Telephony vendors tend to emphasize the benefits of treating the VoIP system as a single entity, but our panel favored a different approach. VoIP policies, such as those regarding dialing-plan information, should be expressed network-wide. However, configuration information is server-specific and requires the ability to alter port settings and configuration parameters individually for each server. Thus, as part of that configuration process, network managers should be able to place restrictions on what users can do. This includes limiting the use of voice, video, and data sharing or IM during a call; the number of users participating in a given call; and the number of simultaneous calls that a user can establish. The system should be able to determine the right codec to use on each call based on the available bandwidth and the type of user.The importance of the converged solution also means that management solutions should be able to detect a failing system and re-assign users before they notice. Problem detection requires that statistics be gathered directly at the end-client, particularly when it comes to detecting NAT problems. SNMP can be used for this task, but polling for SNMP traps across thousands of nodes won't scale well, notes panel expert Walt Magnussen. Better still would be to set thresholds at the devices using the RTP Control Protocol Extended Reports (RTCP XR) standard and alert the management station when those thresholds are crossed.

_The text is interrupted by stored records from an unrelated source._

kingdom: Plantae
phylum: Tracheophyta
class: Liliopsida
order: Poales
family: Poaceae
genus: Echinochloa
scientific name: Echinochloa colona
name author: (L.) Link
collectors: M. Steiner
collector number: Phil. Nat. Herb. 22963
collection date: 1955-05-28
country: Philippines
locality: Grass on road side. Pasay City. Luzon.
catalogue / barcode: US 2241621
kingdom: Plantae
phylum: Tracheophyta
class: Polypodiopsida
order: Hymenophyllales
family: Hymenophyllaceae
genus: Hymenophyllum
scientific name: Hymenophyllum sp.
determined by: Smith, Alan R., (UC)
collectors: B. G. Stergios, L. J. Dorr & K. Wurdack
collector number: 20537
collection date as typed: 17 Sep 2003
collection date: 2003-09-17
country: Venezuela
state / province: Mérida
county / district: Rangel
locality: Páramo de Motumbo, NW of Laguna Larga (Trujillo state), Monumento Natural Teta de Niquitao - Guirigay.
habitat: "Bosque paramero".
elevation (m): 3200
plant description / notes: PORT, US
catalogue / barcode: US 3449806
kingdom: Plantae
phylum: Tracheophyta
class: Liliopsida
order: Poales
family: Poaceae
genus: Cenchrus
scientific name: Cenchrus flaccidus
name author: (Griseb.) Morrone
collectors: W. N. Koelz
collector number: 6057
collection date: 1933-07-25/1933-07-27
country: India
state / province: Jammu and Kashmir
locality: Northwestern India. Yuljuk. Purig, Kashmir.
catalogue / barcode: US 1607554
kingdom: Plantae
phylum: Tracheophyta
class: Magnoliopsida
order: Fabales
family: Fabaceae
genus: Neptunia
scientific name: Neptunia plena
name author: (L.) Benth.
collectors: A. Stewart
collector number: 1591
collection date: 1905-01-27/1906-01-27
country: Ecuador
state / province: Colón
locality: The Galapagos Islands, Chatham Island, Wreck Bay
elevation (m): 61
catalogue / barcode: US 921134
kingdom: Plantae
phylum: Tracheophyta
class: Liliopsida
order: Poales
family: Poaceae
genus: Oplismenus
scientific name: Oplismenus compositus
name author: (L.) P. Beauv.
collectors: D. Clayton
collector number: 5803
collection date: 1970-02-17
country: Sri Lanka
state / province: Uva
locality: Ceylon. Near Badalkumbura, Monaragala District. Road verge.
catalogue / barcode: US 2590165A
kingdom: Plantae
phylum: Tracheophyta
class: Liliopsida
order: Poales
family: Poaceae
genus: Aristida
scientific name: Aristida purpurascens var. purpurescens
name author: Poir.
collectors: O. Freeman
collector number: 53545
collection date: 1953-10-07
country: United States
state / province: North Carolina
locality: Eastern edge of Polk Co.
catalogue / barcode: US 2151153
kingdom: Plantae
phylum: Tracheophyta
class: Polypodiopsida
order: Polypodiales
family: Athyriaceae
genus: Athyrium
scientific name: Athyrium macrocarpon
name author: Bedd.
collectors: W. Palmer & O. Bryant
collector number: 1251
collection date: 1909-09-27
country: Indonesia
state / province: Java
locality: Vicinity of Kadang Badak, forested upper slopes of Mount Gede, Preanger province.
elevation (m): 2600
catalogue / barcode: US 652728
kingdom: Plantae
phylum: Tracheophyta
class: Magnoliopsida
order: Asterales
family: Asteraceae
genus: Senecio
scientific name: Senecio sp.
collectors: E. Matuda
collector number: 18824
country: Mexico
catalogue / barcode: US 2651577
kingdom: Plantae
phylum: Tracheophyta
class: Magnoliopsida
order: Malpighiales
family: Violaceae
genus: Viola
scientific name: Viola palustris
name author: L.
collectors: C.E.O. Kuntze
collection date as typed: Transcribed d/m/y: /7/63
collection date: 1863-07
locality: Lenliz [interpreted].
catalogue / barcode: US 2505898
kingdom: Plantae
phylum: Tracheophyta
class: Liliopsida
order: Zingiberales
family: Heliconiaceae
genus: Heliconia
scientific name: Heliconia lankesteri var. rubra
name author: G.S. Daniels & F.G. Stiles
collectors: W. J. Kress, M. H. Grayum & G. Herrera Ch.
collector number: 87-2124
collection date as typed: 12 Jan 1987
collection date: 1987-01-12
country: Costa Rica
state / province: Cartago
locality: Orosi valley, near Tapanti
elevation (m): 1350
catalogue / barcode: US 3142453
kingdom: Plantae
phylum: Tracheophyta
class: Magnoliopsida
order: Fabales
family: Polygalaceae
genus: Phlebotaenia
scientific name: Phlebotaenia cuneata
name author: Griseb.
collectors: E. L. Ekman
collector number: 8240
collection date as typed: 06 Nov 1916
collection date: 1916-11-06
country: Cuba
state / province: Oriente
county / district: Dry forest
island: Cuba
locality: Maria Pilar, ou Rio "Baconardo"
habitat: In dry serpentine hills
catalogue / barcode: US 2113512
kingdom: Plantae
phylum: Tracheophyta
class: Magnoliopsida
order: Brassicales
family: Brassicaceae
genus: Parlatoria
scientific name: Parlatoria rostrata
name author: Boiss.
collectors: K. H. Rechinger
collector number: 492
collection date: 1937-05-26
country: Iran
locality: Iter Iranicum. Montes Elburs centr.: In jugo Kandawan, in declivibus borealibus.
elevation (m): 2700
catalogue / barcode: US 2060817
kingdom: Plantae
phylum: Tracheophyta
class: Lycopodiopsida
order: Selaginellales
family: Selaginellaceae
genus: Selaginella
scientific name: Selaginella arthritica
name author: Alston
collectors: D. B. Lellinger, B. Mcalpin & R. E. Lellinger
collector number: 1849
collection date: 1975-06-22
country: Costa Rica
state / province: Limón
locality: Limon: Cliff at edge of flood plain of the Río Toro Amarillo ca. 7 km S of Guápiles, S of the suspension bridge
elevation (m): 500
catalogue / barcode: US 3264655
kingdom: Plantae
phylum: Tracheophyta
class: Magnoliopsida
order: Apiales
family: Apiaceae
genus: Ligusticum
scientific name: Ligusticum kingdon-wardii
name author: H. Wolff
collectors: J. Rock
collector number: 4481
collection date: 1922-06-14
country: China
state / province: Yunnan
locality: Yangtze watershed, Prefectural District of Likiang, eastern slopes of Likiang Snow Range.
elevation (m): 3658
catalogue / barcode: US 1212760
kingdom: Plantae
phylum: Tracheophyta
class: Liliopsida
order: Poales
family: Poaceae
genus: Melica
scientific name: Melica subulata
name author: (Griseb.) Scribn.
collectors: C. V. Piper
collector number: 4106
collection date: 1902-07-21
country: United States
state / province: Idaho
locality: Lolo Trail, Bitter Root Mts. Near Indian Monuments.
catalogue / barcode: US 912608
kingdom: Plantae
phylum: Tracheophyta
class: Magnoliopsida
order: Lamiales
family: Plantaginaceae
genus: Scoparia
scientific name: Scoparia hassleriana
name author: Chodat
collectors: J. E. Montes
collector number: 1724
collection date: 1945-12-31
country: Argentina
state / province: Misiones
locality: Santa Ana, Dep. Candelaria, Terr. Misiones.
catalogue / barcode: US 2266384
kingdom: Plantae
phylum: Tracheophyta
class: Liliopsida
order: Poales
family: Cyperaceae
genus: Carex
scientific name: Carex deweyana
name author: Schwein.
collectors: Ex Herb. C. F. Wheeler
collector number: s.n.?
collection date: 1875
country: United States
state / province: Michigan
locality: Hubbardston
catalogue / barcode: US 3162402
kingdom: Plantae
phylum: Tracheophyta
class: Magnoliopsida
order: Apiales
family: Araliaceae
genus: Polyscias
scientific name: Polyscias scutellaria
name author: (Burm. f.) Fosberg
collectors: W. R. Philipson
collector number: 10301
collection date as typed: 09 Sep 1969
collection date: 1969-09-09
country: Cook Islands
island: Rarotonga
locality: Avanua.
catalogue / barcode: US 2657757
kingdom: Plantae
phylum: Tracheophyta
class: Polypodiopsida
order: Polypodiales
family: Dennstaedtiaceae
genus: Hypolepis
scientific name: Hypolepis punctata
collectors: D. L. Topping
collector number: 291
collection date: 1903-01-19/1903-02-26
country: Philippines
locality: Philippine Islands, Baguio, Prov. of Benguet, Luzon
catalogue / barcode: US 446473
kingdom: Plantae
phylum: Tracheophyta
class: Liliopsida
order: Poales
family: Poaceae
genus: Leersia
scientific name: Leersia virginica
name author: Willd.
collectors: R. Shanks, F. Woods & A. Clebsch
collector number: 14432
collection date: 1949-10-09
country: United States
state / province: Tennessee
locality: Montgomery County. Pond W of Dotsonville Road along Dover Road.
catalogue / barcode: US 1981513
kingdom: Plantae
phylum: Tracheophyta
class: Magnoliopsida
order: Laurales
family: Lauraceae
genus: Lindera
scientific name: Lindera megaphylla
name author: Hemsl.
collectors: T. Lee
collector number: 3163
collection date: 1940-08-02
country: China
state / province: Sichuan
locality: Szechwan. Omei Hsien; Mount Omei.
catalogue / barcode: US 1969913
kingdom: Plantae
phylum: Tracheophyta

Finally, ensuring that the system will scale properly requires system capacity planning tools. In the TDM world, life was easy. "You had time slots or ports, and when you ran out you ran out," says Magnussen. Now with VoIP systems consisting of multiple servers, scaling has become more complex. It's simply not enough to add memory and processing to a user's proxy server. Depending on the VoIP configuration, those same variables may need to be tweaked elsewhere, such as at proxy servers responsible for routing traffic, location servers, conference servers, redirect servers, and registration severs. Layers two and three parameters such as QoS settings and bandwidth allocation may also need adjusting.